Stated goal → Can you reproduce the lines below that run from the one containing "locality: Headlands, Green" through the one containing "collection date: 1885-08/1885-11", both included, character for character and leaving out every other line?
— start —
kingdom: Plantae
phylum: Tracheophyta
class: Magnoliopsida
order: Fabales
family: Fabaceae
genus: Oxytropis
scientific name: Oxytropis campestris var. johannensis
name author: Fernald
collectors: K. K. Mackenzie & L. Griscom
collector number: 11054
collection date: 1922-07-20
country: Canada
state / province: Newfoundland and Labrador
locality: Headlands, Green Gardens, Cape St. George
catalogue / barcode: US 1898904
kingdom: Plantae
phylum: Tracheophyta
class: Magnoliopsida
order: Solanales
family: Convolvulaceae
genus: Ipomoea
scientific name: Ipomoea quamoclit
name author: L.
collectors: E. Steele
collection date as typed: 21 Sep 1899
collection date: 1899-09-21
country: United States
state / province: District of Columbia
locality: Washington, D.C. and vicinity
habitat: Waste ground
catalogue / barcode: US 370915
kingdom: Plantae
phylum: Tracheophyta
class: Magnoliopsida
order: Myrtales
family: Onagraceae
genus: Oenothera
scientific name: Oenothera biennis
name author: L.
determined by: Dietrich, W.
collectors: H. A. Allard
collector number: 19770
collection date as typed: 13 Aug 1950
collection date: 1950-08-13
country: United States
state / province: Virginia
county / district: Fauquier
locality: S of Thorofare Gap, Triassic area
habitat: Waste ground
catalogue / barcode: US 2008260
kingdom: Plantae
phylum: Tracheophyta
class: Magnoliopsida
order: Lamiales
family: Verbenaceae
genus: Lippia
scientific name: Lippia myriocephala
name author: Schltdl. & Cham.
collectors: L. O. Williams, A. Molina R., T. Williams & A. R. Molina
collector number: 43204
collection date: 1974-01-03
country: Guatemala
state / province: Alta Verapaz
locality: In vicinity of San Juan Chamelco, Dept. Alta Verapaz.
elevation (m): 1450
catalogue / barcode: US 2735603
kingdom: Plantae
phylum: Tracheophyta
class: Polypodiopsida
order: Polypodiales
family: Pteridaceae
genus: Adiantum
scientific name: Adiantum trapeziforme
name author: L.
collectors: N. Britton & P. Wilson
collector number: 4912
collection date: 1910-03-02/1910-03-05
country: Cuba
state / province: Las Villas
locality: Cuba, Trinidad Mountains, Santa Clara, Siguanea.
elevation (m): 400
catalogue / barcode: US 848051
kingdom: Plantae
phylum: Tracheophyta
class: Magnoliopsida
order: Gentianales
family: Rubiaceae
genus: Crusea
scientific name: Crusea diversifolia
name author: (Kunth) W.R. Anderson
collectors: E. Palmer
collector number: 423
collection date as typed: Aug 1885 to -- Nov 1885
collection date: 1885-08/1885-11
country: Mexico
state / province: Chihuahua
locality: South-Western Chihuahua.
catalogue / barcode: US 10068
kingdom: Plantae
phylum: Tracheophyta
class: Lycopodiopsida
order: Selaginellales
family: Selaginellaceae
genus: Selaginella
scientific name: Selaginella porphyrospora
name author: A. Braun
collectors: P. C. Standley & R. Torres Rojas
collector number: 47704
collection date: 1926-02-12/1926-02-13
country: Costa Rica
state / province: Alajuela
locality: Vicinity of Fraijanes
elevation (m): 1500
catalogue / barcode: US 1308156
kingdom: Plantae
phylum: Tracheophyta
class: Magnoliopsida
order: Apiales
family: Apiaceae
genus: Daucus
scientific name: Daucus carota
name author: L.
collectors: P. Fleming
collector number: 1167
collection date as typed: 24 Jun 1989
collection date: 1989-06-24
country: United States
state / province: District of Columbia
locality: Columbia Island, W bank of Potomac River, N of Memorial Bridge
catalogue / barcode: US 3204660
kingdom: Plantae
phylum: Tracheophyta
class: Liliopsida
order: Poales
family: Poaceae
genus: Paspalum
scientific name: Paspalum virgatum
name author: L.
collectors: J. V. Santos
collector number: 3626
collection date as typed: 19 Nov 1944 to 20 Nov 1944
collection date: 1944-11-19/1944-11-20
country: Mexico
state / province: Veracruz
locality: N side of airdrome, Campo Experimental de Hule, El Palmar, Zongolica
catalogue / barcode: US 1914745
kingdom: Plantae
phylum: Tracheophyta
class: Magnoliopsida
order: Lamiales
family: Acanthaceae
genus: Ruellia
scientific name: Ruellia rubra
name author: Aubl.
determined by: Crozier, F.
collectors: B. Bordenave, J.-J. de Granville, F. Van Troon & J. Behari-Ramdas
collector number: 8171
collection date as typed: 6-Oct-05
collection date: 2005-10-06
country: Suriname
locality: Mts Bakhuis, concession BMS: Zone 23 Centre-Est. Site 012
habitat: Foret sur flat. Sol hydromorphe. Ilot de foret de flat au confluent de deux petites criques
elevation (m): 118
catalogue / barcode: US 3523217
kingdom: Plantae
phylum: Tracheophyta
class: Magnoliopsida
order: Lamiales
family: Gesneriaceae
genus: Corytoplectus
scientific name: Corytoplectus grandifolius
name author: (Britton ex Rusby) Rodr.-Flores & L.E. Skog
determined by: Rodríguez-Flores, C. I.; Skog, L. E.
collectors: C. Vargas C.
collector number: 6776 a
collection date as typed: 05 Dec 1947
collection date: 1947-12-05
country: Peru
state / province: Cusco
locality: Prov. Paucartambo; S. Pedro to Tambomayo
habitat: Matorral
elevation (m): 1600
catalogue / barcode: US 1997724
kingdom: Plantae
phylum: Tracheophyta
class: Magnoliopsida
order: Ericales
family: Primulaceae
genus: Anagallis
— end —
Answer for the task →
locality: Headlands, Green Gardens, Cape St. George
catalogue / barcode: US 1898904
kingdom: Plantae
phylum: Tracheophyta
class: Magnoliopsida
order: Solanales
family: Convolvulaceae
genus: Ipomoea
scientific name: Ipomoea quamoclit
name author: L.
collectors: E. Steele
collection date as typed: 21 Sep 1899
collection date: 1899-09-21
country: United States
state / province: District of Columbia
locality: Washington, D.C. and vicinity
habitat: Waste ground
catalogue / barcode: US 370915
kingdom: Plantae
phylum: Tracheophyta
class: Magnoliopsida
order: Myrtales
family: Onagraceae
genus: Oenothera
scientific name: Oenothera biennis
name author: L.
determined by: Dietrich, W.
collectors: H. A. Allard
collector number: 19770
collection date as typed: 13 Aug 1950
collection date: 1950-08-13
country: United States
state / province: Virginia
county / district: Fauquier
locality: S of Thorofare Gap, Triassic area
habitat: Waste ground
catalogue / barcode: US 2008260
kingdom: Plantae
phylum: Tracheophyta
class: Magnoliopsida
order: Lamiales
family: Verbenaceae
genus: Lippia
scientific name: Lippia myriocephala
name author: Schltdl. & Cham.
collectors: L. O. Williams, A. Molina R., T. Williams & A. R. Molina
collector number: 43204
collection date: 1974-01-03
country: Guatemala
state / province: Alta Verapaz
locality: In vicinity of San Juan Chamelco, Dept. Alta Verapaz.
elevation (m): 1450
catalogue / barcode: US 2735603
kingdom: Plantae
phylum: Tracheophyta
class: Polypodiopsida
order: Polypodiales
family: Pteridaceae
genus: Adiantum
scientific name: Adiantum trapeziforme
name author: L.
collectors: N. Britton & P. Wilson
collector number: 4912
collection date: 1910-03-02/1910-03-05
country: Cuba
state / province: Las Villas
locality: Cuba, Trinidad Mountains, Santa Clara, Siguanea.
elevation (m): 400
catalogue / barcode: US 848051
kingdom: Plantae
phylum: Tracheophyta
class: Magnoliopsida
order: Gentianales
family: Rubiaceae
genus: Crusea
scientific name: Crusea diversifolia
name author: (Kunth) W.R. Anderson
collectors: E. Palmer
collector number: 423
collection date as typed: Aug 1885 to -- Nov 1885
collection date: 1885-08/1885-11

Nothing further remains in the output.